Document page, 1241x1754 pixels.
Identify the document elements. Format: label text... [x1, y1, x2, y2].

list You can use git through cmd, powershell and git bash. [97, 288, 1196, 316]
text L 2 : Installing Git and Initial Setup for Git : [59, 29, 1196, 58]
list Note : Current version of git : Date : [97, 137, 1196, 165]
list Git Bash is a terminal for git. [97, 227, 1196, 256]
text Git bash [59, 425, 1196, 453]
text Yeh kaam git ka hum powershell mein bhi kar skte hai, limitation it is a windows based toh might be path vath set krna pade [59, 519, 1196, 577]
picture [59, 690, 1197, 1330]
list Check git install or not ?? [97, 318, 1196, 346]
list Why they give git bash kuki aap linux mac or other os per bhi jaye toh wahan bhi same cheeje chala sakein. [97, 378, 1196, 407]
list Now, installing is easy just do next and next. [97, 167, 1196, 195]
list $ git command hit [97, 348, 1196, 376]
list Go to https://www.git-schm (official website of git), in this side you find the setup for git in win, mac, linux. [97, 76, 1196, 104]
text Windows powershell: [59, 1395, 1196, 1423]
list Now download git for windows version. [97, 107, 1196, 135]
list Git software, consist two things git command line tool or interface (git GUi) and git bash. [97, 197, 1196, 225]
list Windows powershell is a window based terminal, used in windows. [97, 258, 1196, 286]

******

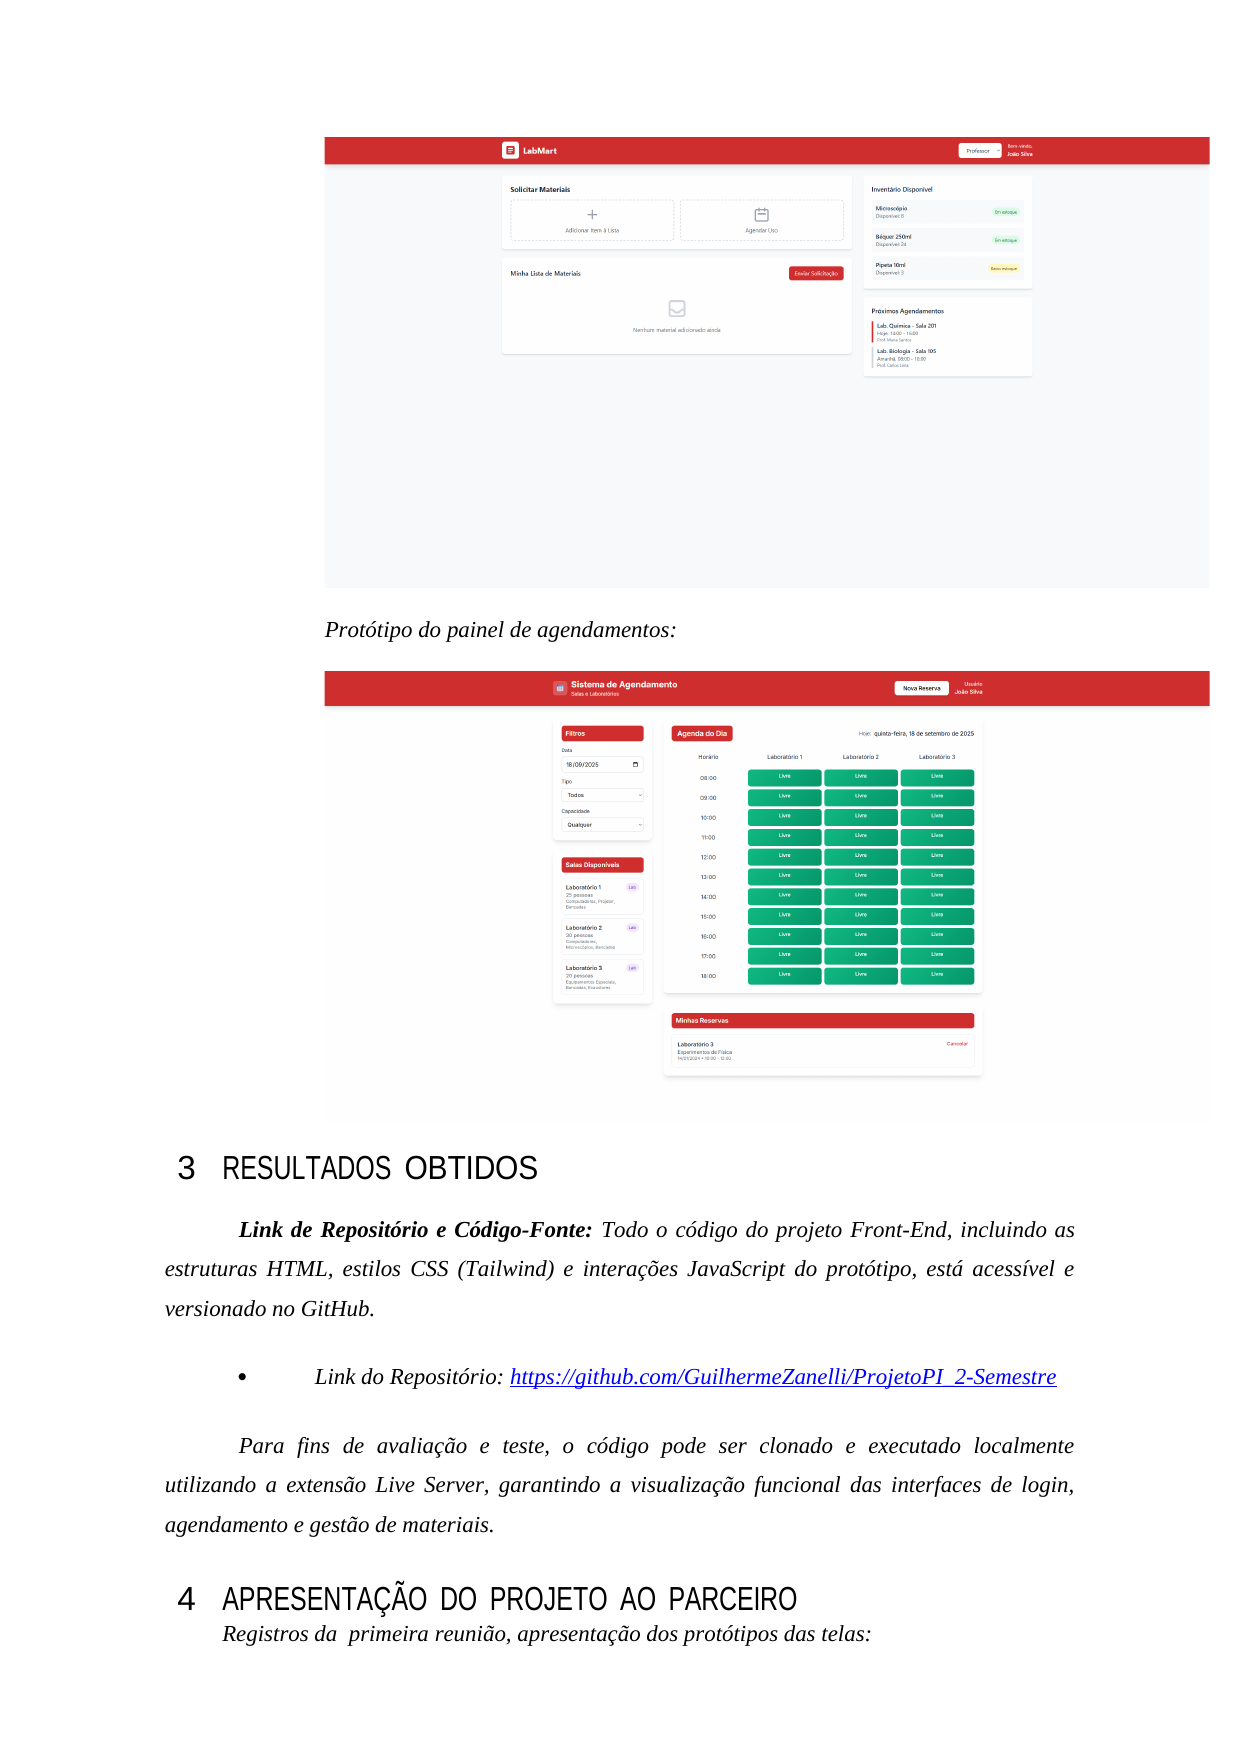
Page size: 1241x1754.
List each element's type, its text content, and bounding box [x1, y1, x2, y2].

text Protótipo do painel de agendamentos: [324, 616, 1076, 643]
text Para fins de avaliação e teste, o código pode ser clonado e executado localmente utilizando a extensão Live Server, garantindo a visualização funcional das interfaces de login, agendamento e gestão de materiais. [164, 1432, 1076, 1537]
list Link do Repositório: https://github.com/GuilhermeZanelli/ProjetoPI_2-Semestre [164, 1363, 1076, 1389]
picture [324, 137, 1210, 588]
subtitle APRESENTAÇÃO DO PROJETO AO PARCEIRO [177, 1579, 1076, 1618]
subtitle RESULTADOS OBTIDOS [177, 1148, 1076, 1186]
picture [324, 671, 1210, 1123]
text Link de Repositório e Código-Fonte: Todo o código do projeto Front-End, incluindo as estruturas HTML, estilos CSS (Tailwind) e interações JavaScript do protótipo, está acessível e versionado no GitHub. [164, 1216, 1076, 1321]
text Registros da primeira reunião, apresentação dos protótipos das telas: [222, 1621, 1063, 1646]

******

_TASK ITEM_
Report the number of lines above that contain the word "terminal", and only that number.

_TASK SOLUTION_
2